The danger in Bacik’s remarks lies in its fatalistic attitude, borne of a single-issue assessment. Turkey’s unwillingness to support U.S. policy with regard to the Kurds and the battle against ISIS in northern Iraq is a major impediment in relations between the two countries. However, as has been the case before—in circumstances such as Turkish failure to support U.S. policy in invading Iraq to remove the regime of Saddam Hussein in 2003—this is not an insurmountable diplomatic obstacle. Interests on any number of issues, to include energy provisioning to Europe, Iranian nuclear negotiations, and balancing the encroachment of Russian imperialist policy in the Black Sea are issues on which Turkey and the U.S. find strong commonality. So where does this leave the Turkish-American alliance in the overall function of diplomatic relations? Turkey remains an essential geopolitical ally of the United States for several reasons:

  • In both geostrategic and geopolitical terms, Turkey is a valuable member of the Atlantic Alliance. Turkey has recently been involved in joint military maneuvers with key U.S. strategic support states in the Caucasus (Georgia and Azerbaijan), and is valued as a regional power that can offset Russian assertiveness in the Mediterranean and the Levant. In this respect, Ankara is well aware of how it can play a game of brinkmanship with the West in order to elicit cooperation on its efforts to outmaneuver regional competitors in both Tehran and Riyadh.
  • Turkey’s aligning with other regional powers to mitigate the speed at which Iran is rising as a regional hegemonic competitor makes for difficult geopolitical decisions in Washington and in Brussels, especially as both the U.S. and Europe have recently intensified efforts to integrate Iran back into the world community via energy deals and nuclear negotiations.  Turkey’s refusal to be more supportive of U.S. and European efforts to provide logistical support for Kurdish fighters battling the onslaught of ISIS has been a major obstruction to cooperation on regional security between Turkey and the West. This pivots soundly upon Turkey’s fear of an independent Kurdish state that would ostensibly whittle territory away from Turkey and establish a Kurdish state with significant energy resources and the capacity to influence regional power structures.
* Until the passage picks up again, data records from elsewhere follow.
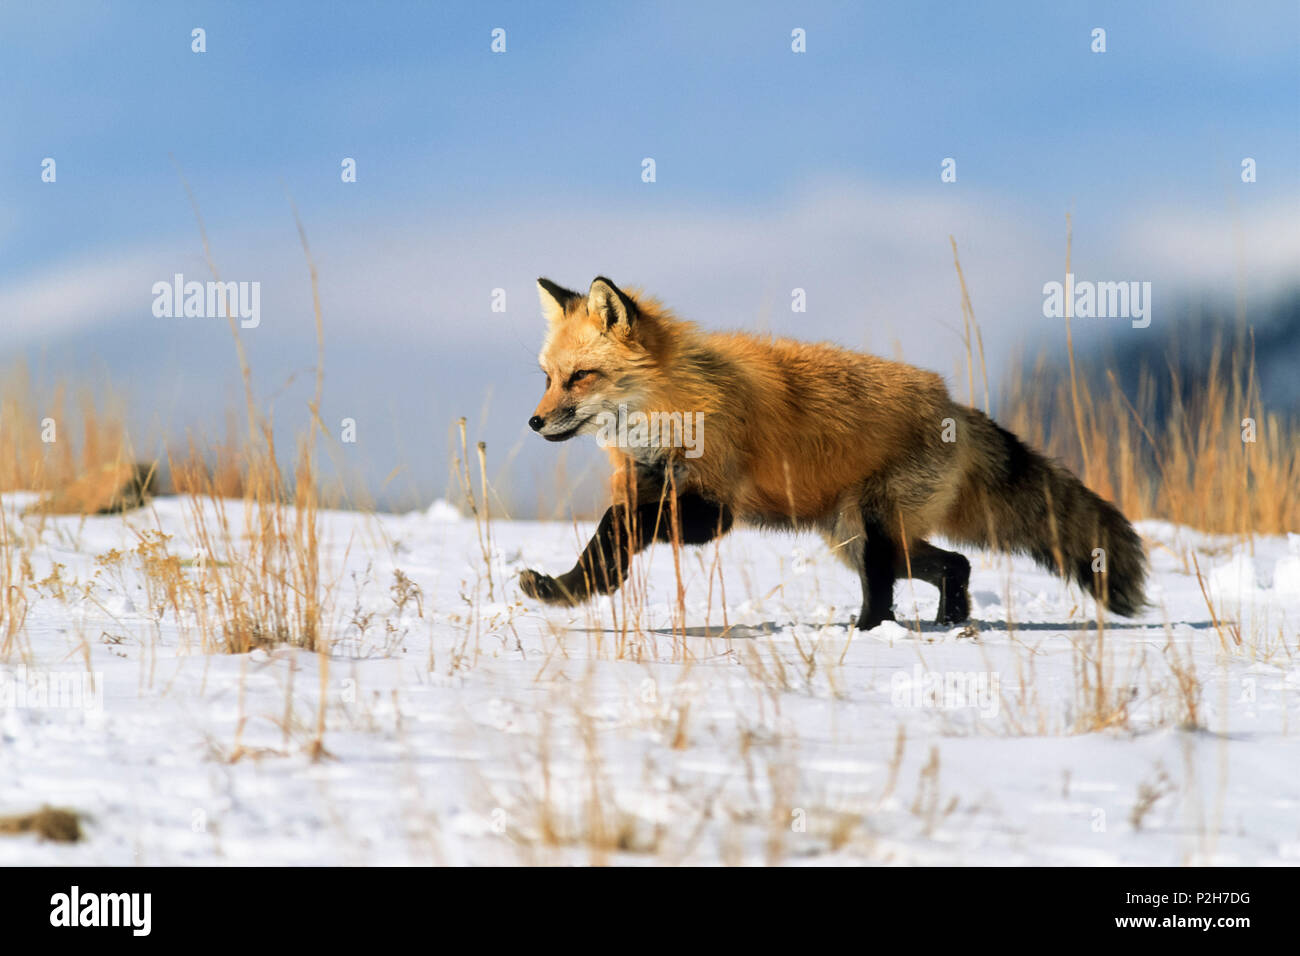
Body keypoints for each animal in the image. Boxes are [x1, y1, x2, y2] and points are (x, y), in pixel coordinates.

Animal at [517, 274, 1149, 629]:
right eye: (547, 377)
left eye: (581, 377)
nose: (534, 421)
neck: (675, 406)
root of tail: (954, 404)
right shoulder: (652, 485)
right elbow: (611, 536)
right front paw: (573, 588)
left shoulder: (713, 509)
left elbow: (618, 523)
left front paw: (579, 586)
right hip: (855, 535)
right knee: (955, 564)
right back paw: (948, 622)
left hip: (871, 529)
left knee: (890, 589)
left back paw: (869, 632)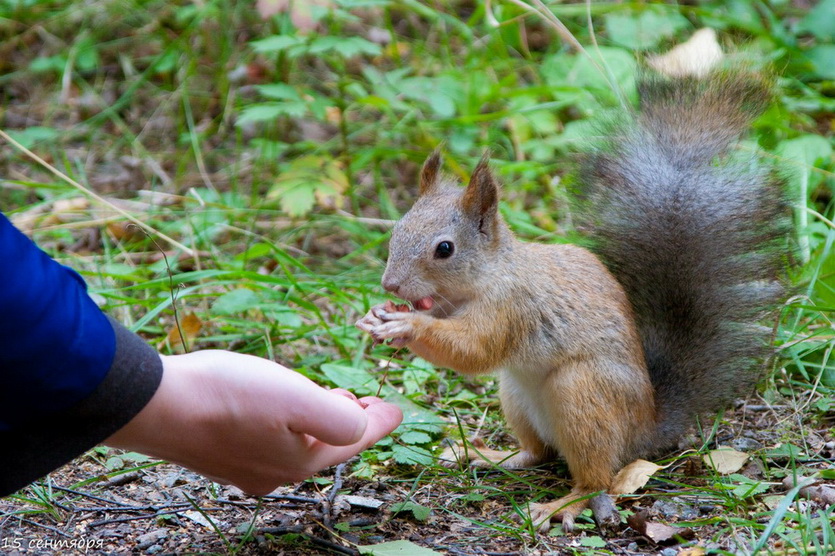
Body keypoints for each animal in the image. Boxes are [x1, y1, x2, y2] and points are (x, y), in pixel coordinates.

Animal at [356, 32, 788, 532]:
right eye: (396, 231)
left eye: (444, 249)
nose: (390, 286)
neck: (487, 276)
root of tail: (644, 426)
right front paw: (380, 316)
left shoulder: (513, 307)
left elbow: (474, 350)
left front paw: (407, 326)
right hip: (516, 395)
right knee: (538, 453)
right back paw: (490, 455)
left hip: (582, 393)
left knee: (595, 477)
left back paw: (562, 504)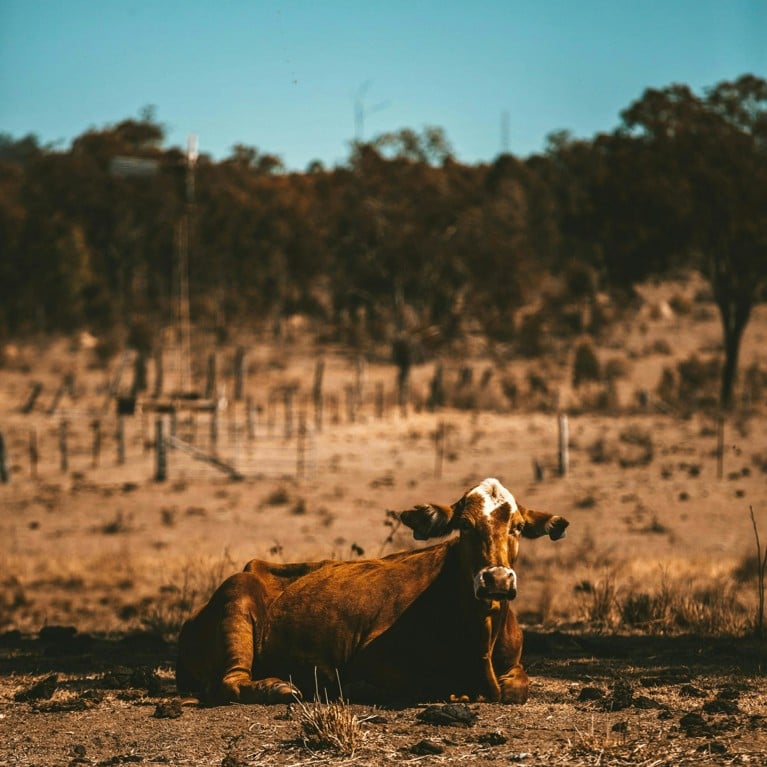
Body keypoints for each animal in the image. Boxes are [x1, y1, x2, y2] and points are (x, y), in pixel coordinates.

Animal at [176, 478, 568, 705]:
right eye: (465, 526)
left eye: (517, 527)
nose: (497, 580)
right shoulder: (373, 659)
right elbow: (428, 683)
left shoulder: (514, 666)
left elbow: (516, 689)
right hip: (236, 600)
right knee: (229, 682)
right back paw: (278, 687)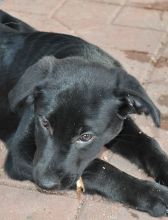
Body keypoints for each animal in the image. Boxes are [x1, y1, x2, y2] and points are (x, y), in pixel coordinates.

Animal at [0, 10, 168, 217]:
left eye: (86, 136)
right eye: (45, 123)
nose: (45, 183)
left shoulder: (119, 122)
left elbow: (147, 142)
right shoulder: (20, 154)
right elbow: (97, 168)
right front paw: (151, 193)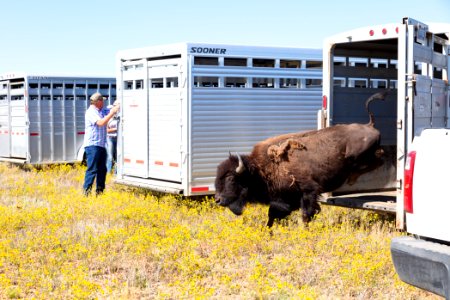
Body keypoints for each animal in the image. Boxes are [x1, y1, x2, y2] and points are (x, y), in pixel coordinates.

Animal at [214, 92, 386, 227]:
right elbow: (273, 214)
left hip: (358, 156)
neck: (261, 168)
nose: (218, 200)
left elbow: (306, 214)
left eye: (231, 178)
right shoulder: (285, 200)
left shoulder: (308, 191)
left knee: (379, 160)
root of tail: (369, 125)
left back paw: (352, 178)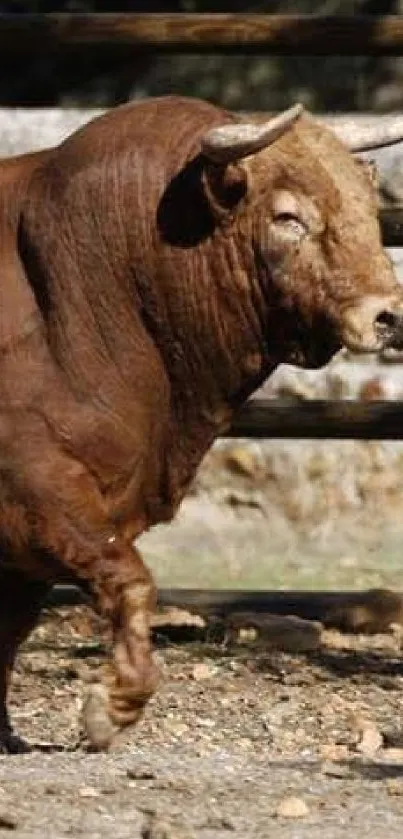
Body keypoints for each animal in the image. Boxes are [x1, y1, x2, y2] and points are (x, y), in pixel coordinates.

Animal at [0, 95, 403, 752]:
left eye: (370, 209)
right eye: (288, 216)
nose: (388, 316)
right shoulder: (40, 489)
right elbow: (129, 581)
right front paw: (111, 708)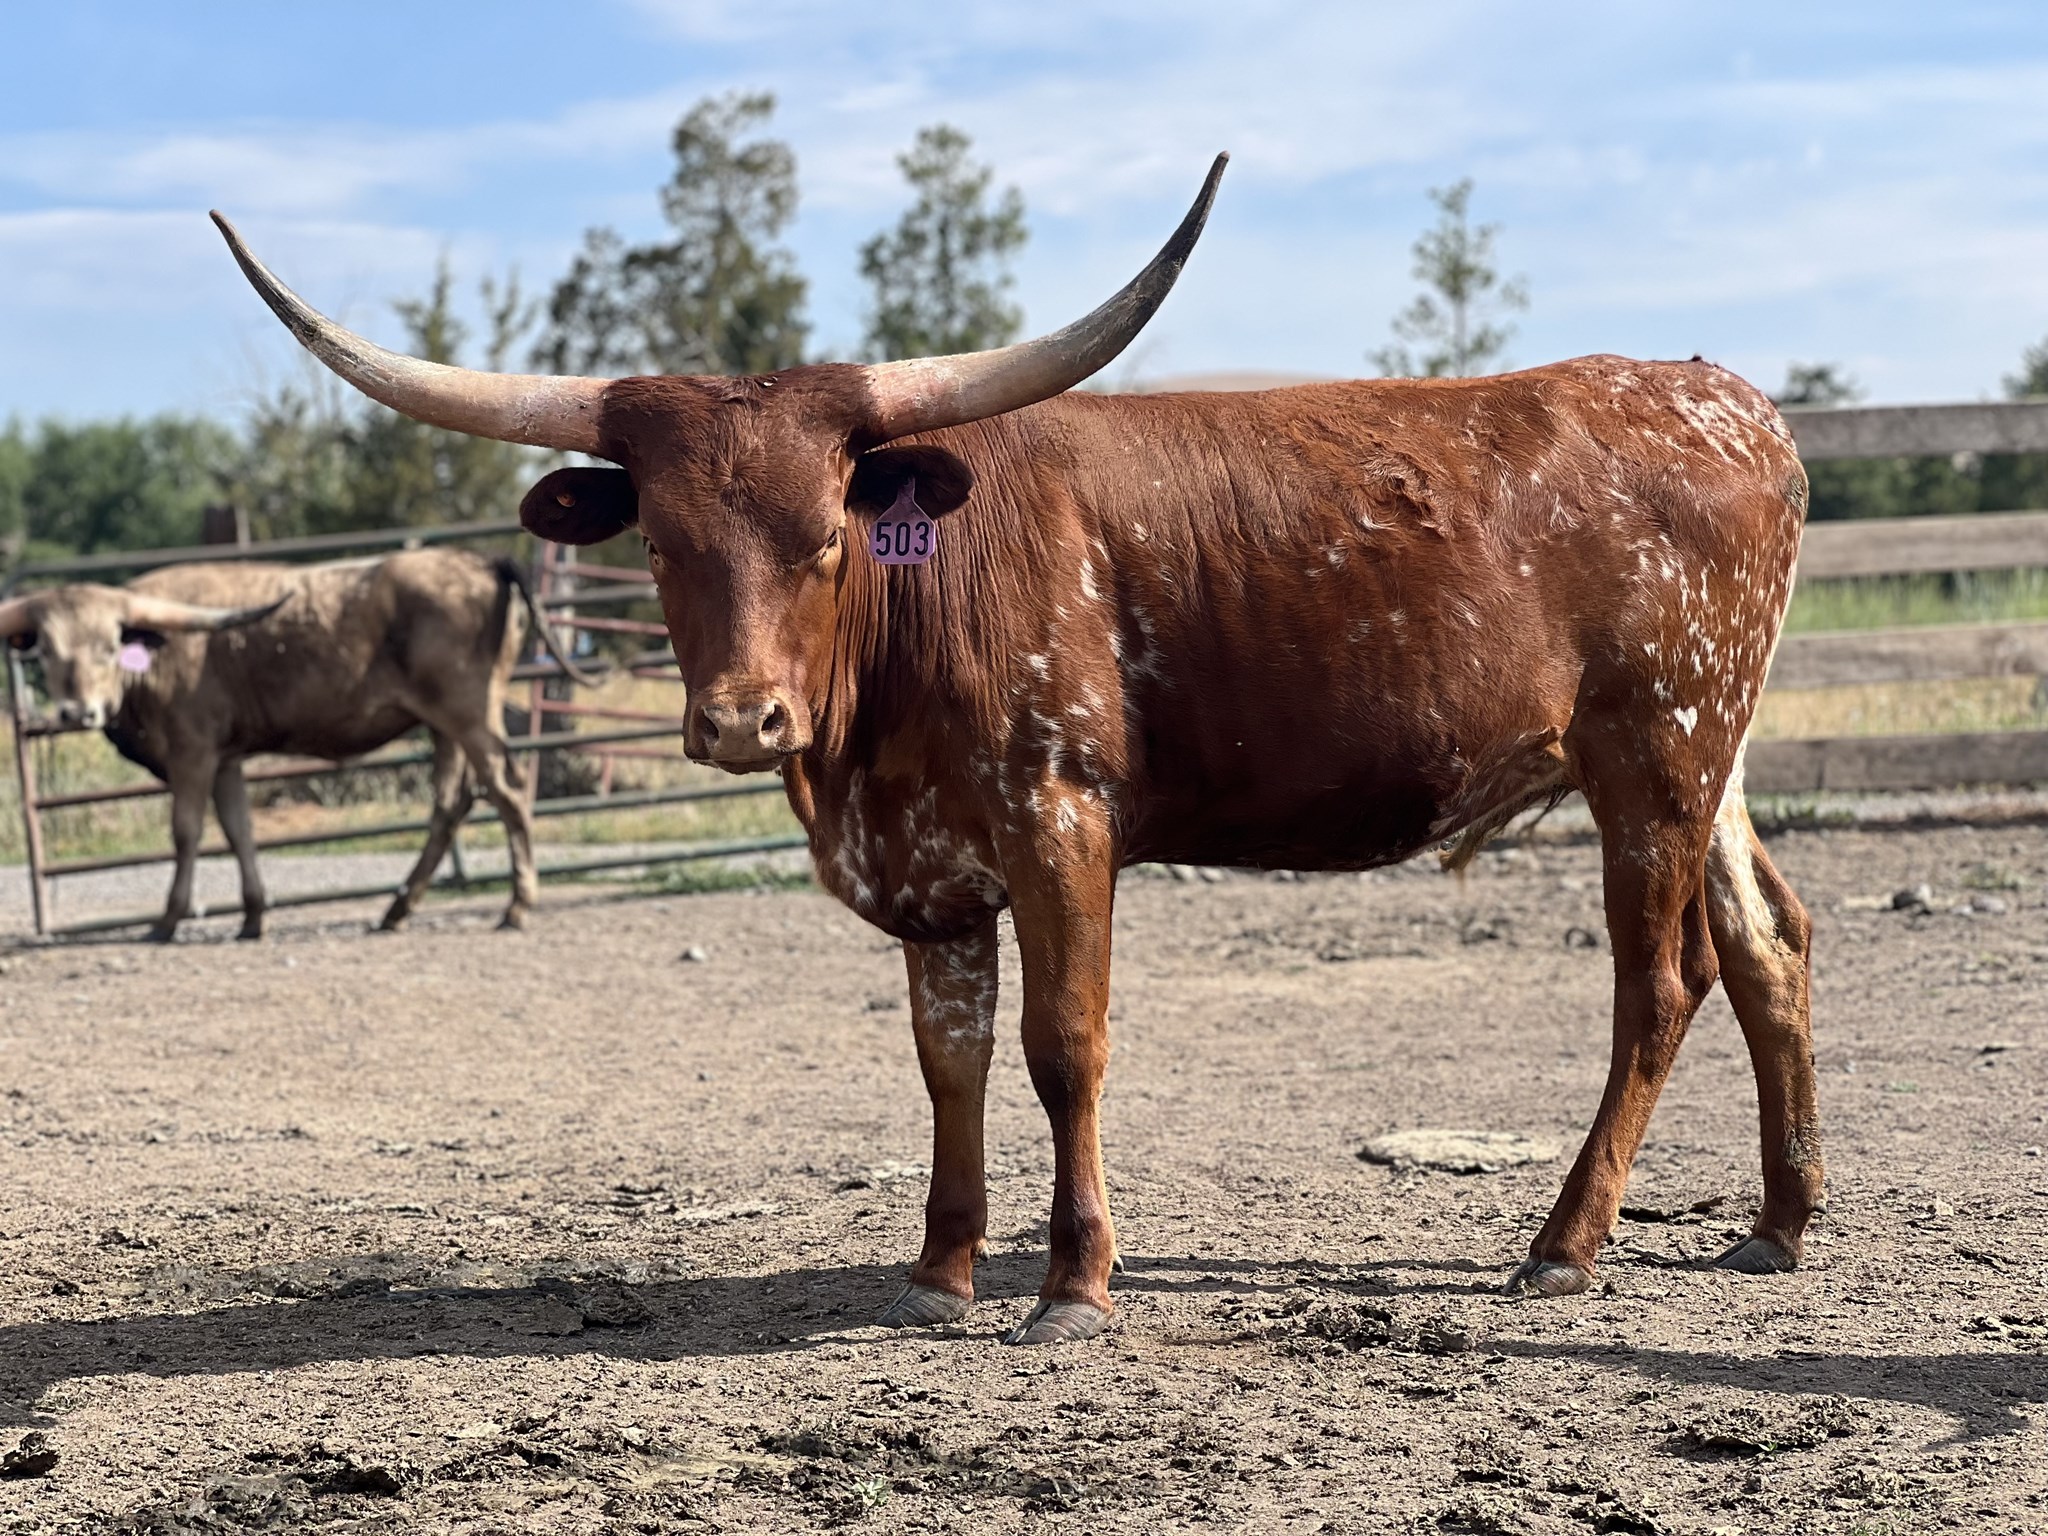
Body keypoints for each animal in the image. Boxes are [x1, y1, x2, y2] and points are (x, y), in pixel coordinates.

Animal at [0, 549, 597, 939]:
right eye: (45, 651)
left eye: (109, 646)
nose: (77, 712)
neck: (161, 654)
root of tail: (478, 561)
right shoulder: (225, 760)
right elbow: (239, 831)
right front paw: (253, 916)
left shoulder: (193, 753)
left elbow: (187, 833)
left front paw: (168, 920)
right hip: (443, 727)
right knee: (451, 805)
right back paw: (397, 910)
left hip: (470, 715)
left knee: (508, 791)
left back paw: (517, 905)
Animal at [212, 153, 1821, 1344]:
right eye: (659, 546)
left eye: (825, 533)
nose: (740, 720)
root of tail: (1729, 402)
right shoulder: (931, 870)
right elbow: (950, 1059)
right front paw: (939, 1269)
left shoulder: (1061, 819)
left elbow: (1063, 1045)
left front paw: (1073, 1280)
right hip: (1713, 760)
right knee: (1769, 944)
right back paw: (1780, 1222)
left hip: (1653, 760)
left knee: (1659, 983)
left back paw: (1564, 1242)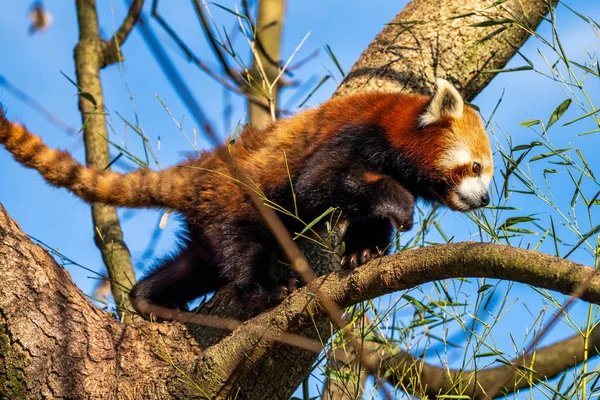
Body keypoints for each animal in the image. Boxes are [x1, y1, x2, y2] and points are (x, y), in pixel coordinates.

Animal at [0, 78, 494, 316]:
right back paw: (268, 293)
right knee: (242, 252)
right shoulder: (355, 137)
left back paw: (149, 299)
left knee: (198, 264)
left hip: (205, 220)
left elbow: (363, 217)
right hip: (233, 204)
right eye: (475, 168)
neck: (395, 126)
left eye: (487, 172)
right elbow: (319, 183)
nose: (487, 200)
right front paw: (397, 206)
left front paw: (364, 250)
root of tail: (203, 169)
A conclusion on the current state of affairs between Turkey and the West comes back to economic interest. Turkey’s value as a geostrategic location for the basing of NATO forces to balance against Russian aggression in Crimea and the sustainment of its naval facilities in Syria render it an indispensable ally for the West. Consequently, Turkey’s continued pursuit of integration into the European community via the European Union compels Ankara to remain in Washington’s sphere of influence. In that respect, Washington’s ability to continue shaping Turkey’s interests, and consequently its foreign policy, remains strong. To paraphrase a common saying: Keep your friends close and your potential adversaries closer.